▶ **Activity A**:
Say whether each statement agrees with the Digitech agreement extract. Answer yes or no for each and quote the deciding words of the extract exactly.
(i) Notice of access to the Equipment must normally be given at least 24 hours in advance.
(ii) When Digitech moves the Equipment to another location, the customer pays the moving and installation costs.
(iii) The customer must hold public liability insurance of at least £10 million.
▶ **Activity B**: Repeat word for word the part of the Digitech agreement extract starting with "5.2. You agree" and going on through "to the Equipment.".

▶ **Extract provided**:
———

4.4. In the event of any delays in your provision of assistance or information, we may adjust any timetable or delivery schedule set out in this Agreement as reasonably necessary.




5.1. Where your Equipment is located within the Property, you and your authorized employees, representatives, or agents will be entitled to enter the Property to access the Equipment to assess, inspect, install, repair, and/or maintain the Equipment, provided you comply with the requirements set out below. For the avoidance of doubt, you have no right of access to any equipment owned by Digitech or any third party.


5.2. You agree to provide us with as much written notice (including by e-mail if required) as is reasonably possible when any such access is required, which shall not be less than 24 hours in advance of the required access time unless we consider that circumstances justify more immediate access. The notice must provide full details of the person(s) requiring access, including photographic identification, and the date and time when access is required. You accept that you do not have the immediate right access to the Equipment.


5.3. Digitech reserves the right (on reasonable grounds) to refuse any person entry to the Property and/or to request any person to leave the Property at any time. Digitech will not be responsible for the consequences of any refusal or delay by Digitech to permit entry or of any request by Digitech for a person to leave the Property where such a decision has been made on reasonable grounds.


5.4. Access to the Equipment is conditional upon you or any persons accessing the Equipment on your behalf


(a) being accompanied by an agent of Digitech, if required


(b) complying with all access terms and conditions applicable to the Property, including all health and safety requirements to the extent that such terms and conditions and requirements have been notified to you, and


(c) not interfere with any other equipment or material on the Property.


5.5. You agree to provide us with written notice, not less than 24 hours before replacing, modifying, or altering the Equipment, or connecting or disconnecting the Equipment to or from any other equipment unless we consider that circumstances justify a shorter notice period.  You shall ensure that the Equipment is marked and identified as belonging to you at all times.


5.6. We shall be entitled, upon not less than one (1) month’s written notice, to move your Equipment to a different location within the Property or a location in any other Digitech property within a 50-mile radius of the Property.  We shall bear the cost and expenses incurred by us in moving and installing the Equipment.


5.7. You agree to ensure that the Equipment is safe and conforms at all times with all applicable laws and regulations, including PAT testing, compliance with health and safety standards, and any reasonable environmental and operating requirements specified by Digitech.


5.8. You will insure the Equipment against all risks (including, but not limited to, fire, theft, and flood) and will obtain such other insurance cover (including for consequential loss and loss of profits cover) as may be required by law and/or appropriate to the value and use of the Equipment.  You will, as a minimum, obtain public liability insurance coverage to a limit of not less than £5 million. You agree to provide copies of the relevant insurance certificates to us upon request.

———

▶ **Records supplied**:
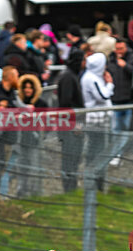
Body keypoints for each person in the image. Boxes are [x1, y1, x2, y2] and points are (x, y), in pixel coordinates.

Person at [81, 52, 114, 190]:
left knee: (100, 149)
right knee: (97, 150)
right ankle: (93, 181)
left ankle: (98, 180)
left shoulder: (94, 77)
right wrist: (110, 84)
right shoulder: (91, 78)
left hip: (101, 119)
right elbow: (103, 96)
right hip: (97, 120)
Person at [57, 48, 85, 192]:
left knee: (74, 158)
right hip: (71, 127)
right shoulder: (68, 77)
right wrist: (76, 124)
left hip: (73, 125)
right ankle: (69, 187)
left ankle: (71, 186)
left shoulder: (72, 75)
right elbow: (66, 103)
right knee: (70, 158)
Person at [107, 39, 133, 134]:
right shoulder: (111, 60)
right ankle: (118, 149)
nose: (119, 51)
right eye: (117, 49)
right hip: (115, 100)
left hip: (129, 99)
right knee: (116, 128)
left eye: (121, 48)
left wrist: (126, 66)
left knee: (128, 128)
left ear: (126, 48)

———

▶ **Expected output A**:
(i) Yes: "which shall not be less than 24 hours in advance of the required access time unless we consider that circumstances justify more immediate access"
(ii) No: "We shall bear the cost and expenses incurred by us in moving and installing the Equipment."
(iii) No: "obtain public liability insurance coverage to a limit of not less than £5 million"

▶ **Expected output B**:
5.2. You agree to provide us with as much written notice (including by e-mail if required) as is reasonably possible when any such access is required, which shall not be less than 24 hours in advance of the required access time unless we consider that circumstances justify more immediate access. The notice must provide full details of the person(s) requiring access, including photographic identification, and the date and time when access is required. You accept that you do not have the immediate right access to the Equipment.